* [PROBLEM TO SOLVE]
Leaving the pictures aside, return all of the data below exactly.

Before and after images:
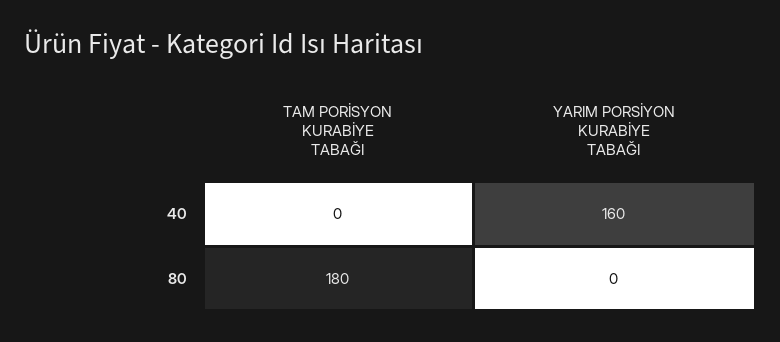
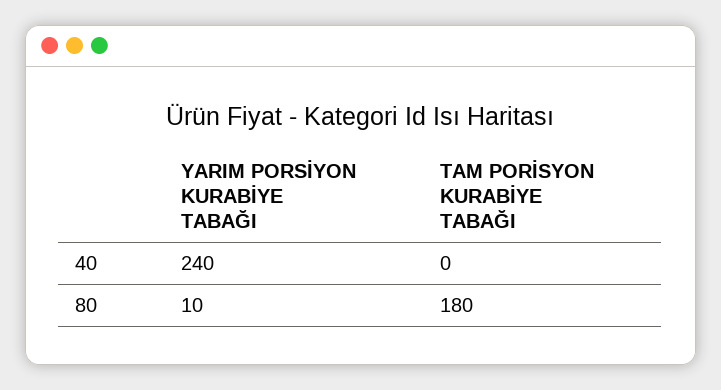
  {
    "TAM PORİSYON KURABİYE TABAĞI": {
      "40": 0,
      "80": 180
    },
    "YARIM PORSİYON KURABİYE TABAĞI": {
-     "40": 160,
+     "40": 240,
-     "80": 0
+     "80": 10
    }
  }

* [SOLUTION FOR THIS PROBLEM]
  {
    "TAM PORİSYON KURABİYE TABAĞI": {
      "40": 0,
      "80": 180
    },
    "YARIM PORSİYON KURABİYE TABAĞI": {
-     "40": 160,
+     "40": 240,
-     "80": 0
+     "80": 10
    }
  }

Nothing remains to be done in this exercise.